_WORK ORDER_: For the entries below, state how many lines contain the string "wall". Add nothing else.

_DATA EXTRACT_:
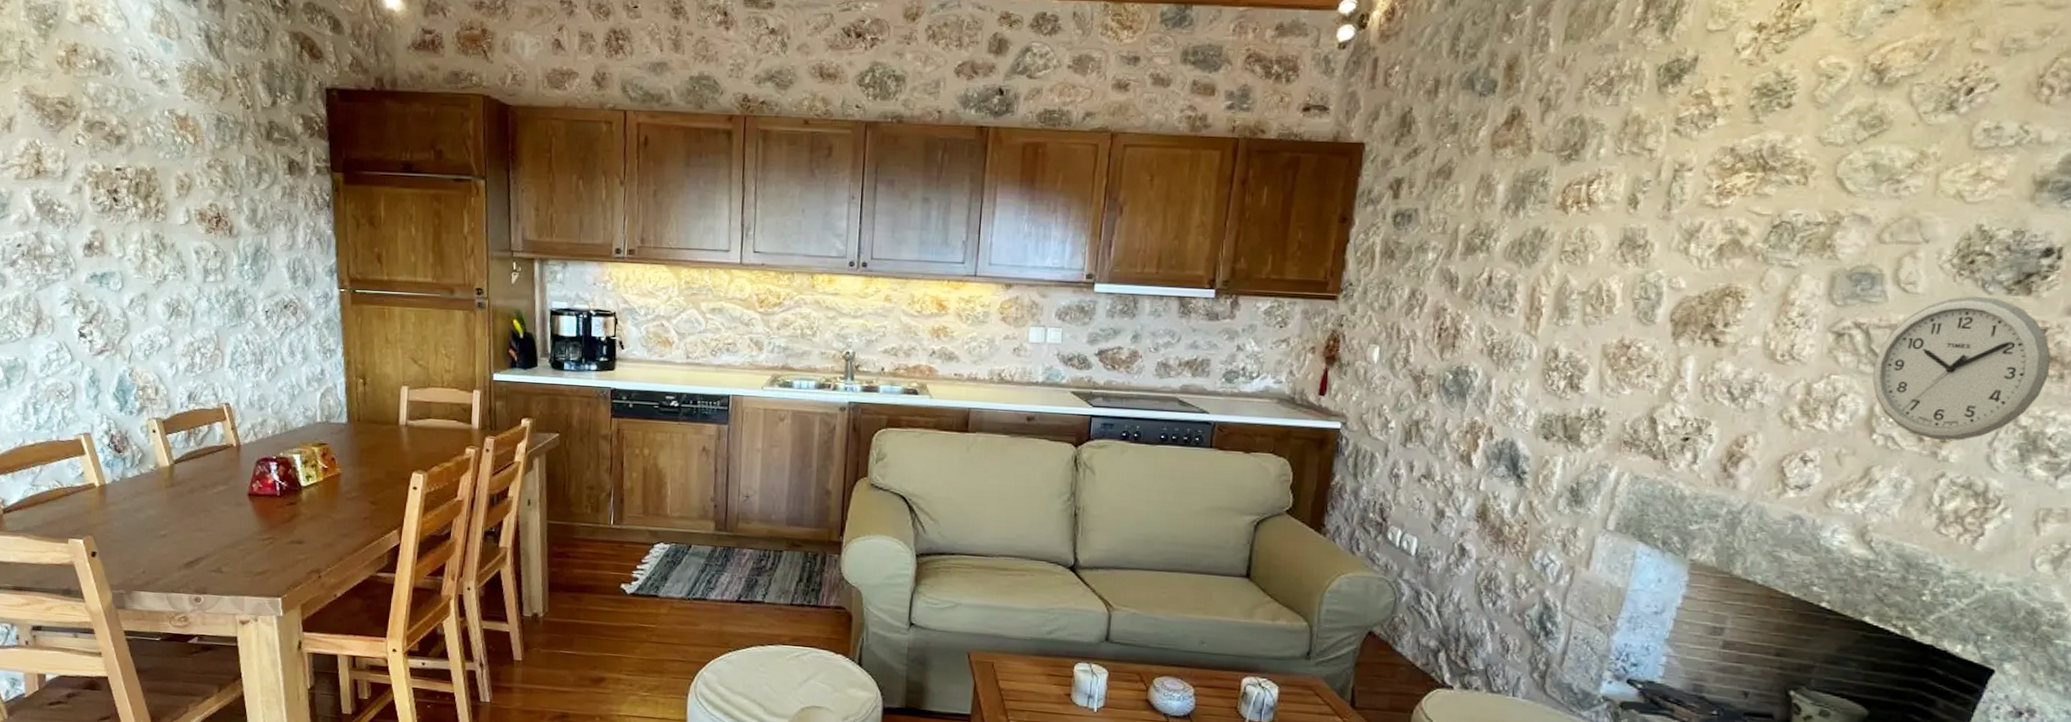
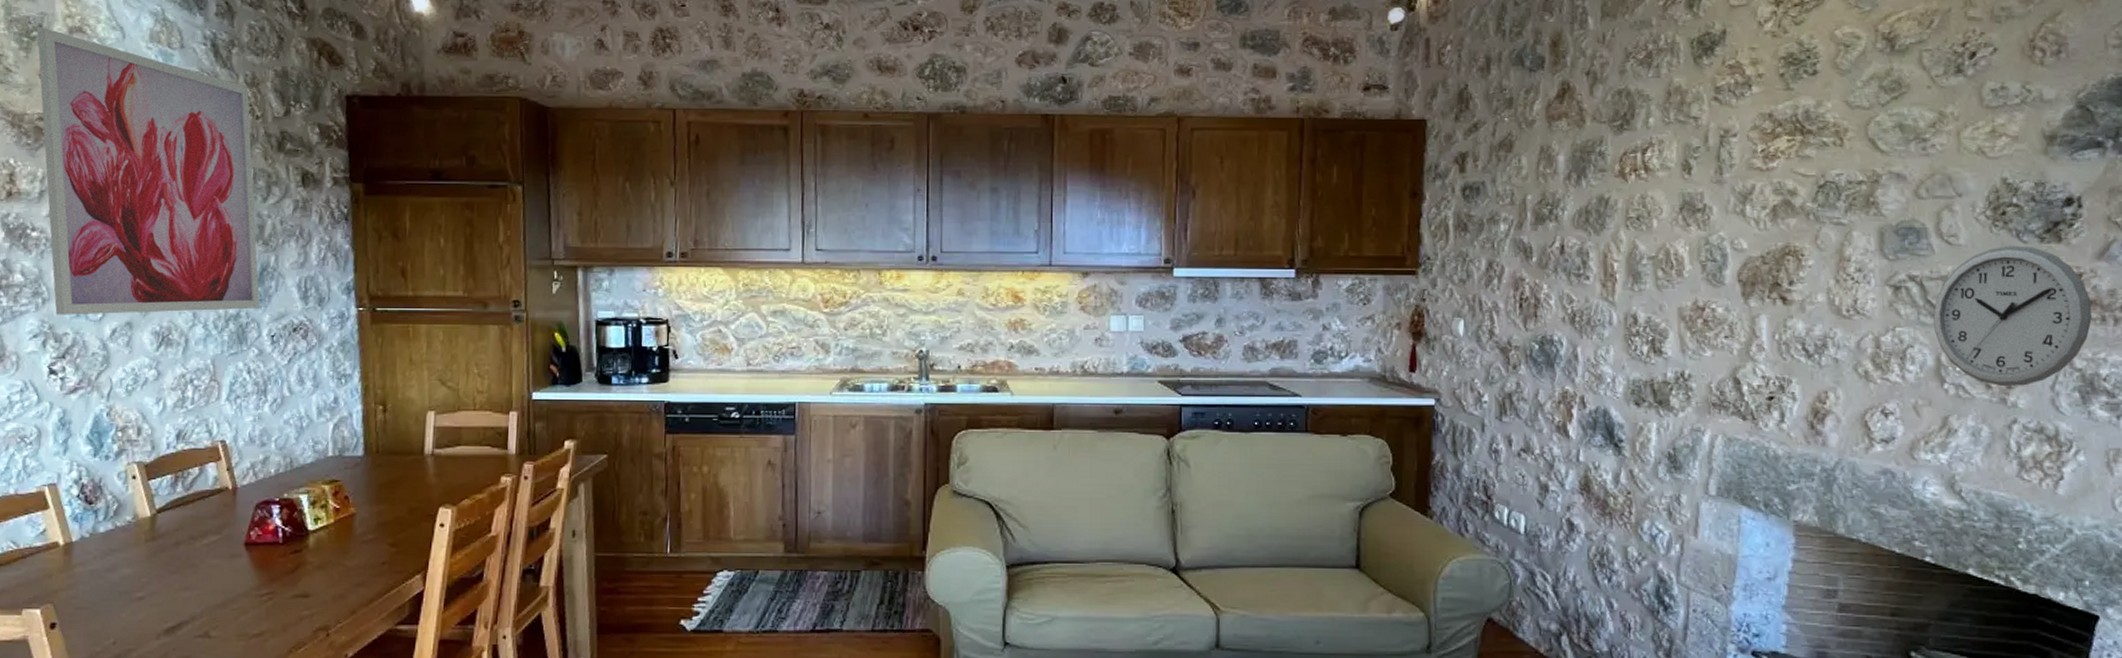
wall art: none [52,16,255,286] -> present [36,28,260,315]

--

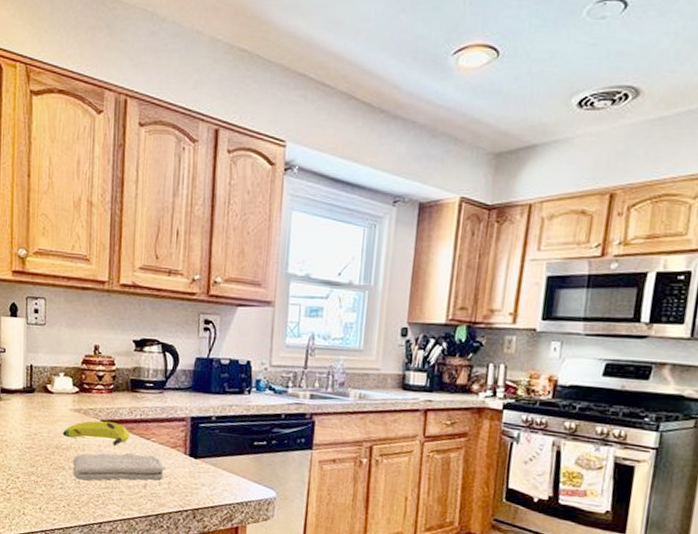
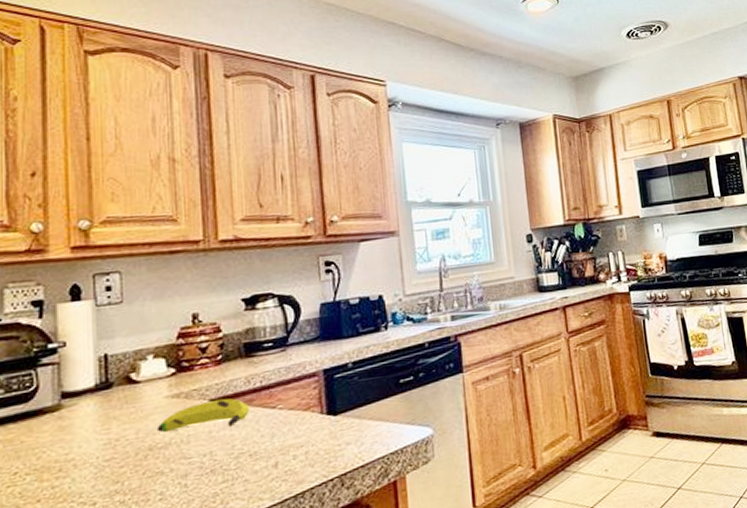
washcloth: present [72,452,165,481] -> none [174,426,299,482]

--

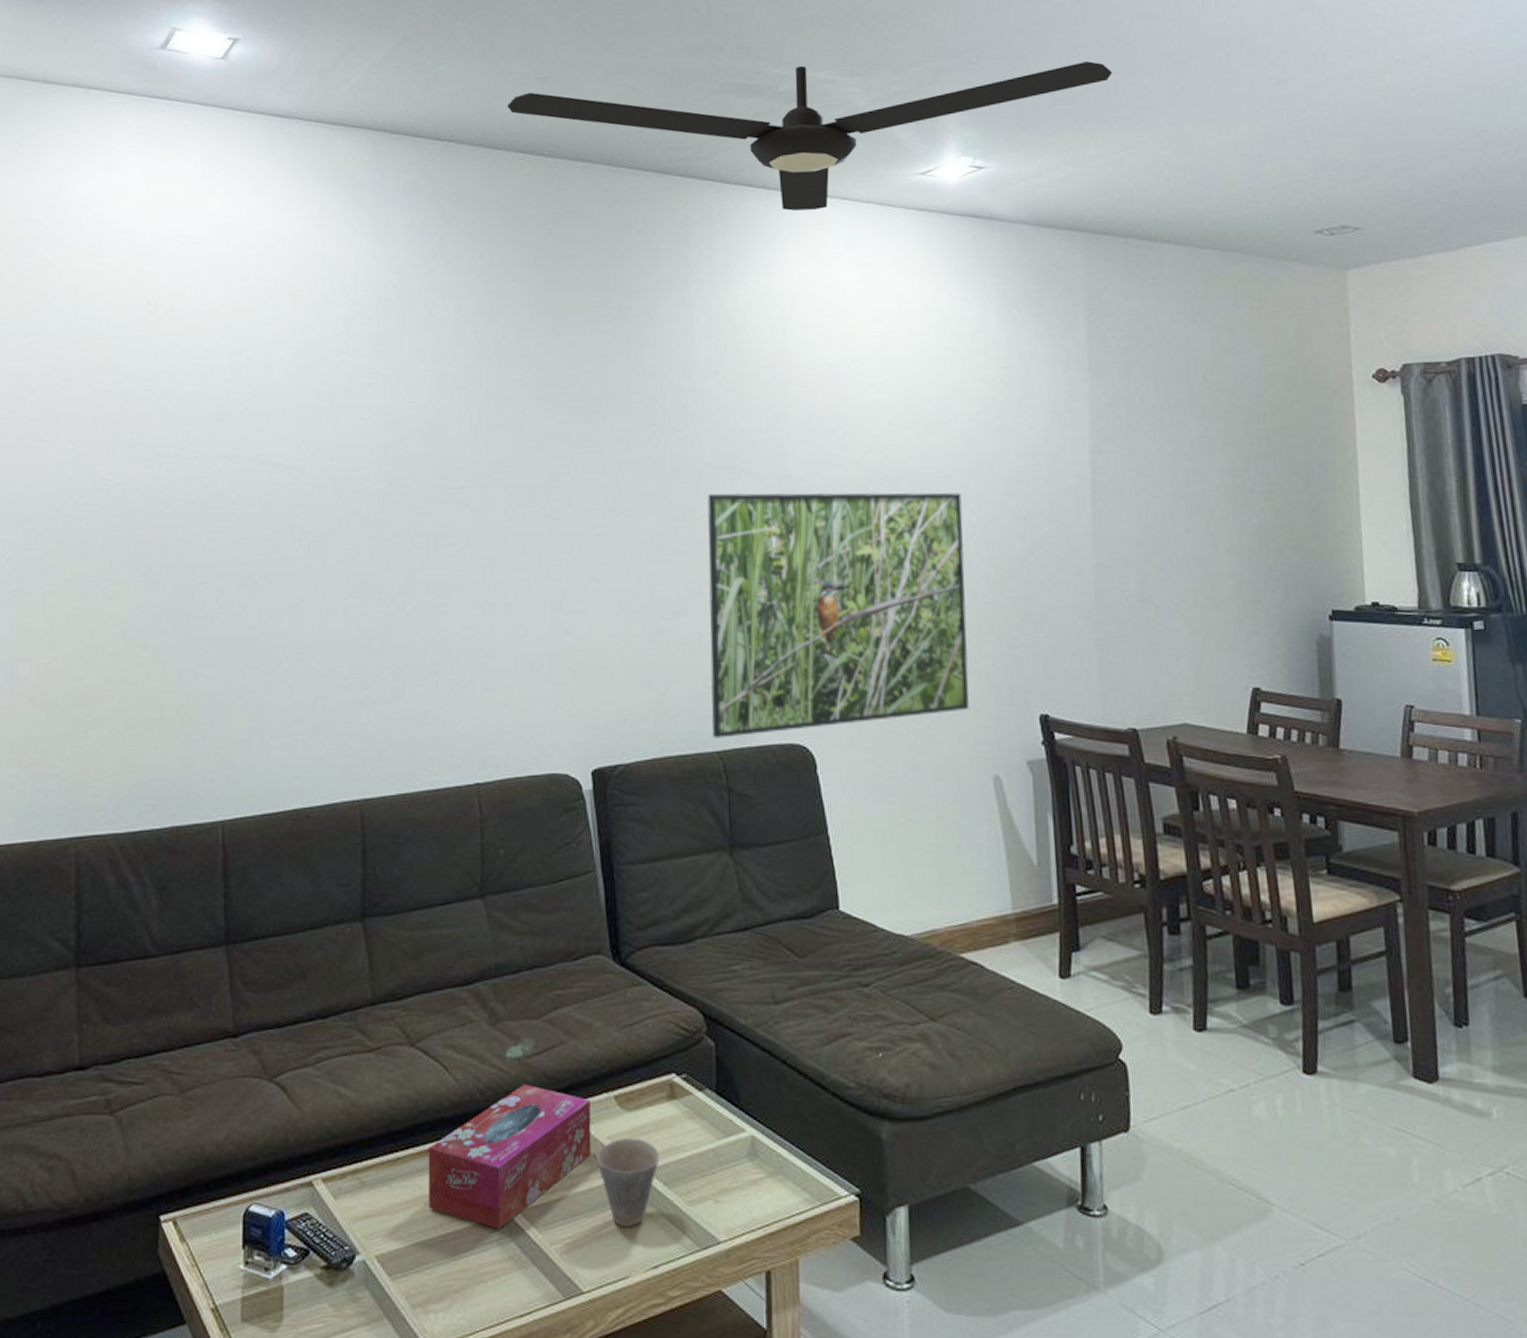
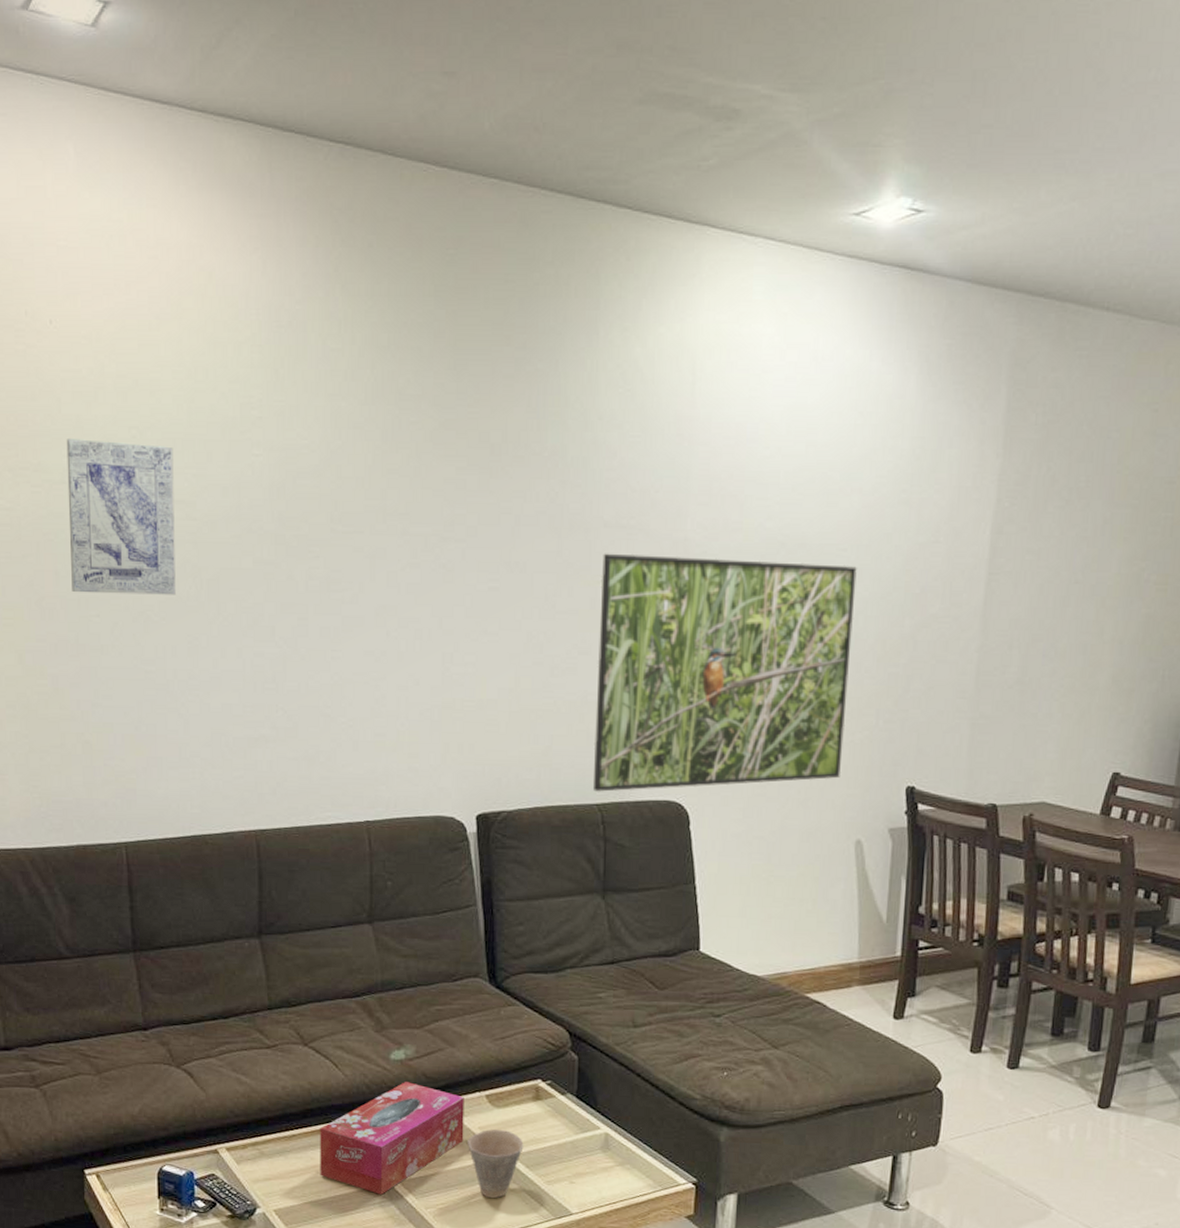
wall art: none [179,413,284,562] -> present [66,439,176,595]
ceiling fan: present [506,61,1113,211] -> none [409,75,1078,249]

_SOLUTION TO THE EXERCISE_: 2